NDB Cluster management server shutdown.
ndb_mgm> exit
14061 ? 00:01:26 ndb_mgmd
14381 ? 00:00:00 ndbd
14382 ? 01:48:40 ndbd
14584 pts/0 00:01:23 bankTimer
14592 pts/0 01:26:21 bankMakeGL
14600 pts/0 00:11:47 bankTransaction
ndbdev@ndb08:~/jmiller/builds/run> kill -9 14584
[1] Killed NDB_CONNECTSTRING=ndb08:14000 ../bin/bankTimer -w 5 >>btBank.out
ndbdev@ndb08:~/jmiller/builds/run> kill -9 14592
[2]- Killed NDB_CONNECTSTRING=ndb08:14000 ../bin/bankMakeGL >>bGL_Bank.out
ndbdev@ndb08:~/jmiller/builds/run> kill -9 14600
[3]+ Killed NDB_CONNECTSTRING=ndb08:14000 ../bin/bankTransactionMaker >>bTrans_Bank.out
ndbdev@ndb08:~/jmiller/builds/run> ../bin/ndb_mgm ndb11:14000
-- NDB Cluster -- Management Client --
ndb_mgm> show
Unable to connect with connect string: nodeid=0,ndb11:14000
Retrying every 5 seconds. Attempts left: 2, 1 failed.
ndb_mgm> exit
14061 ? 00:01:24 ndb_mgmd
14381 ? 00:00:00 ndbd
14382 ? 01:49:08 ndbd
NOTES:
1) There were two BANK test running for the last 5 hours. One to BANK and one to BANK2. This consisted of 2 bankTimer, 2 bankMakeGL and 2 bankTransaction.

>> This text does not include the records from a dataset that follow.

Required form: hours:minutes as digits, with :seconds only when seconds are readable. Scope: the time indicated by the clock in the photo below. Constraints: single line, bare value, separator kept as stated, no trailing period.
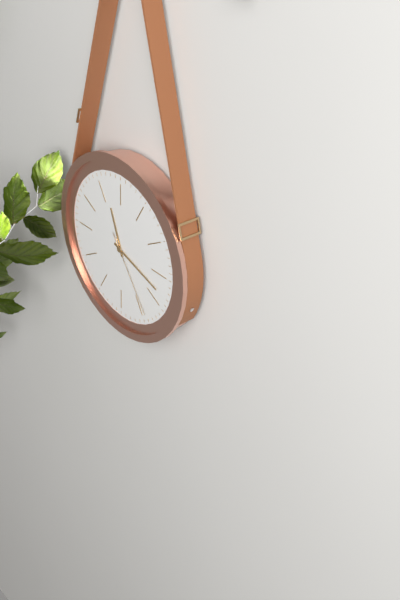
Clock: 11:18:24
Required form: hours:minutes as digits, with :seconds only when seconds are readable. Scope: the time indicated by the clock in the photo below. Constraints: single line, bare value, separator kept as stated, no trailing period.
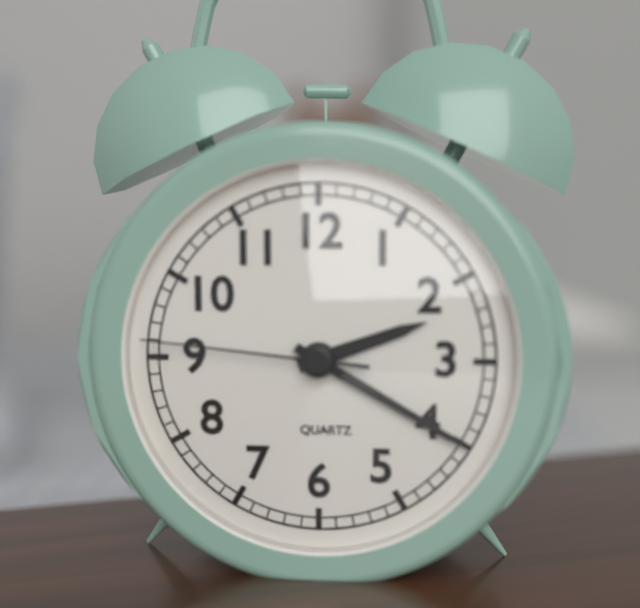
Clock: 2:20:46
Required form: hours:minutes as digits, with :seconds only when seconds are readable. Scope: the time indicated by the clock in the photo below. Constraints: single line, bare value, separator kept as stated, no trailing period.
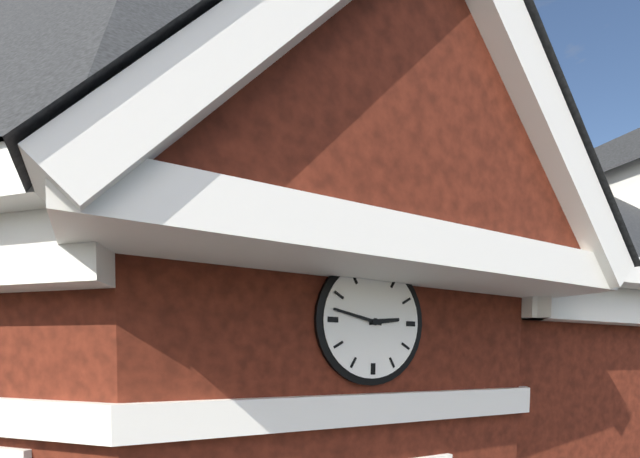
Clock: 2:47
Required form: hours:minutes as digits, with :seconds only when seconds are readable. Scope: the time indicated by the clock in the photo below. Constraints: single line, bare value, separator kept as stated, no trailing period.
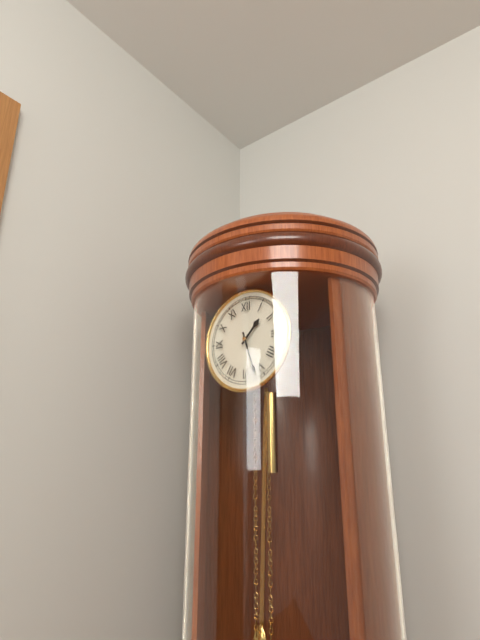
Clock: 1:27
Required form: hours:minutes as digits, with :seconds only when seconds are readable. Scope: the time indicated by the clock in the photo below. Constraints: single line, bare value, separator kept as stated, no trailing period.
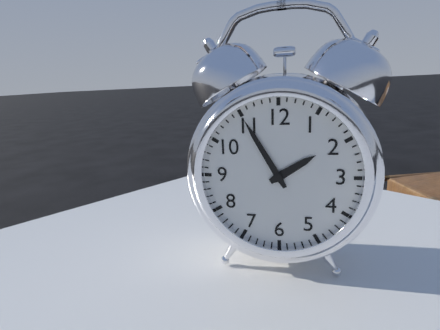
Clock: 1:55
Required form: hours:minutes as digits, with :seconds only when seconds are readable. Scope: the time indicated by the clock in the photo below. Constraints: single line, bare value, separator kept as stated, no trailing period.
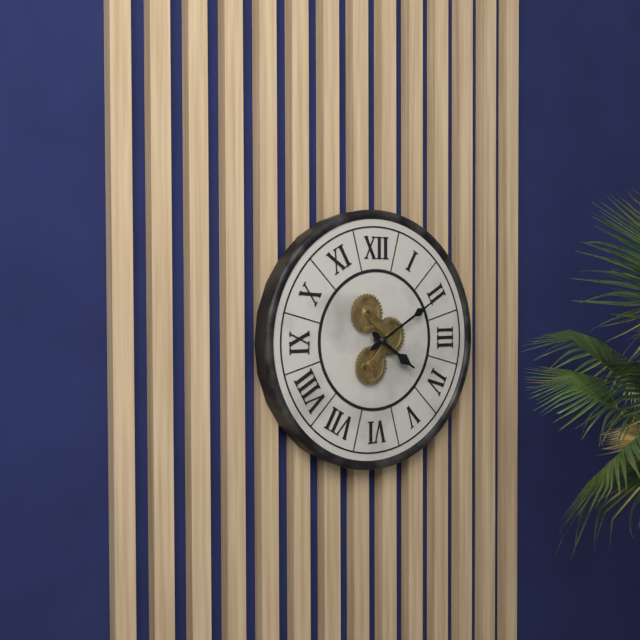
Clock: 4:10
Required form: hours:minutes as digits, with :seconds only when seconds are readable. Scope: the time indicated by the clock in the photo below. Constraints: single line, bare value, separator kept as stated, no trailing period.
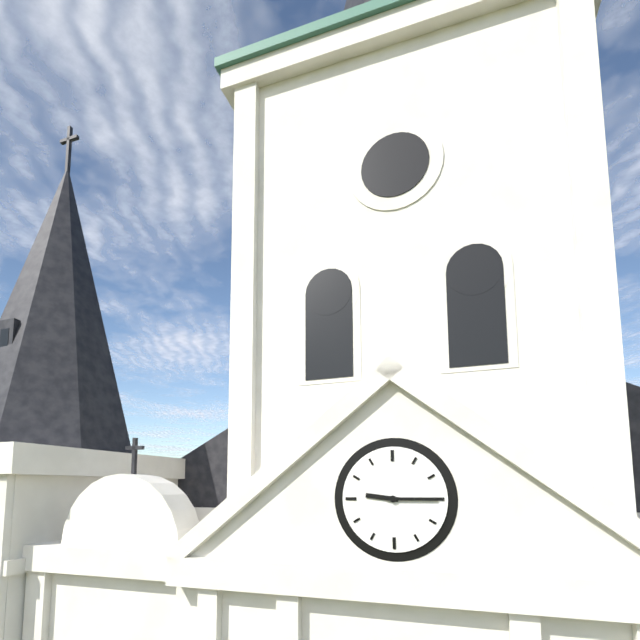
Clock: 9:15
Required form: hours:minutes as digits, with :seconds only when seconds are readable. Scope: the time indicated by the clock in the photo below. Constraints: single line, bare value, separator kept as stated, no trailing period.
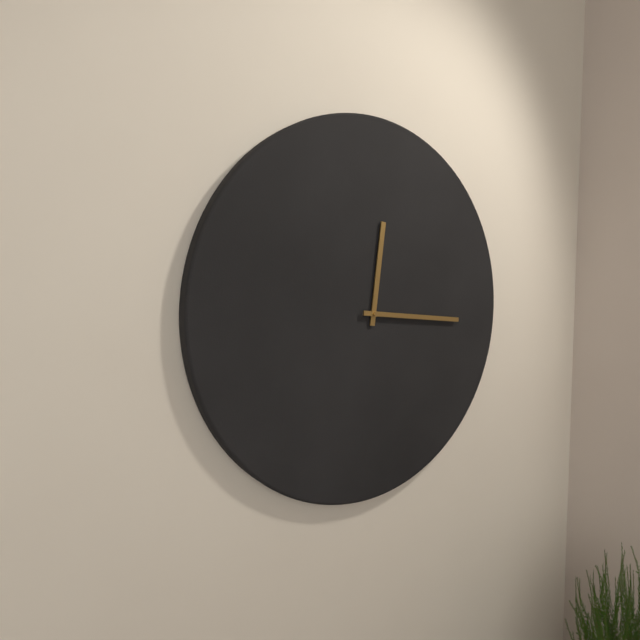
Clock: 12:16
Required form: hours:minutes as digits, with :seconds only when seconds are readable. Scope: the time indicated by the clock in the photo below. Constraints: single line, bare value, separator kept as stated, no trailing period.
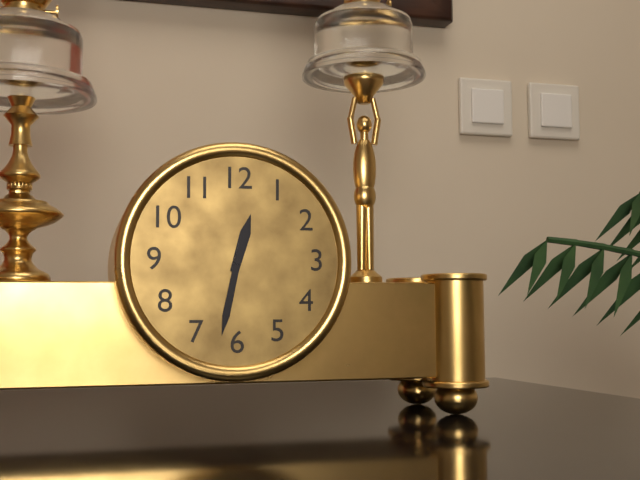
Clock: 12:32
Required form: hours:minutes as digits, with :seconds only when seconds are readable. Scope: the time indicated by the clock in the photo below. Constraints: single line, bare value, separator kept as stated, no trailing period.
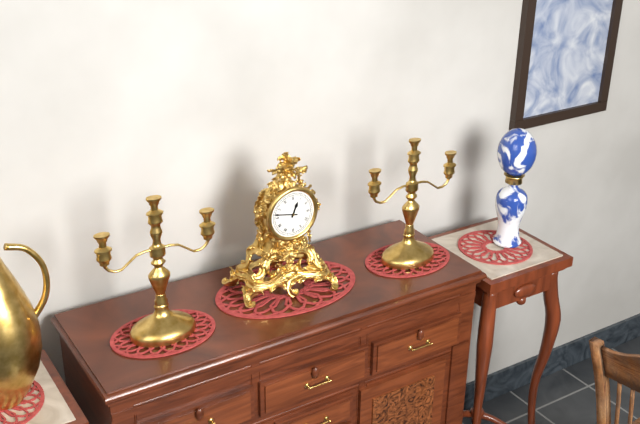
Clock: 12:47
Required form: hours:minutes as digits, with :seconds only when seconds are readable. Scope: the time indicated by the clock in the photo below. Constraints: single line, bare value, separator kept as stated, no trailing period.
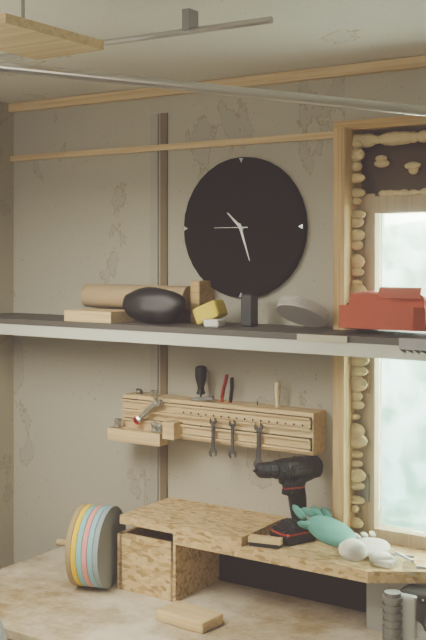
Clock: 10:27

2) Just completed the replication_sample.txt script.
3) Transaction were still running when the master data node was killed (nodeid=2, The TC).
4) The cluster was still responding after the data node (nodeid=2) was terminated.
5) Transaction where still running when a regular "Shutdown" was issued in the ndb_mgmd;
All logs have been moved off to ndb08:/tmp/bug#### where #### = this bug report number.
On cluster restart, cluster hangs with 2 nodes in phase 0 and 2 nodes in phase1 just like http://bugs.mysql.com/bug.php?id=10893
ndb_mgm> show
Cluster Configuration
---------------------
[ndbd(NDB)] 4 node(s)
id=2 @10.100.1.93 (Version: 5.1.0, starting, Nodegroup: 0)
id=3 @10.100.1.94 (Version: 5.1.0, starting, Nodegroup: 0)
id=4 @10.100.1.93 (Version: 5.1.0, starting, Nodegroup: 0)
id=5 @10.100.1.94 (Version: 5.1.0, starting, Nodegroup: 0, Master)
[ndb_mgmd(MGM)] 1 node(s)
id=1 @10.100.1.93 (Version: 5.1.0)
[mysqld(API)] 10 node(s)
id=6 (not connected, accepting connect from ndb08)
id=7 (not connected, accepting connect from ndb08)
id=8 (not connected, accepting connect from ndb08)
id=9 (not connected, accepting connect from ndb09)
id=10 (not connected, accepting connect from ndb09)
id=11 (not connected, accepting connect from ndb09)
id=12 (not connected, accepting connect from ndb10)
id=13 (not connected, accepting connect from ndb10)
id=14 (not connected, accepting connect from ndb10)
id=15 (not connected, accepting connect from ndb10)
ndb_mgm> all status
Node 2: starting (Phase 1) (Version 5.1.0)
Node 3: starting (Phase 1) (Version 5.1.0)
Node 4: starting (Phase 0) (Version 5.1.0)
Node 5: starting (Phase 0) (Version 5.1.0)
How to repeat:
Follow steps above.
Suggested fix:
managment client/server should make sure ndb process are shutdown.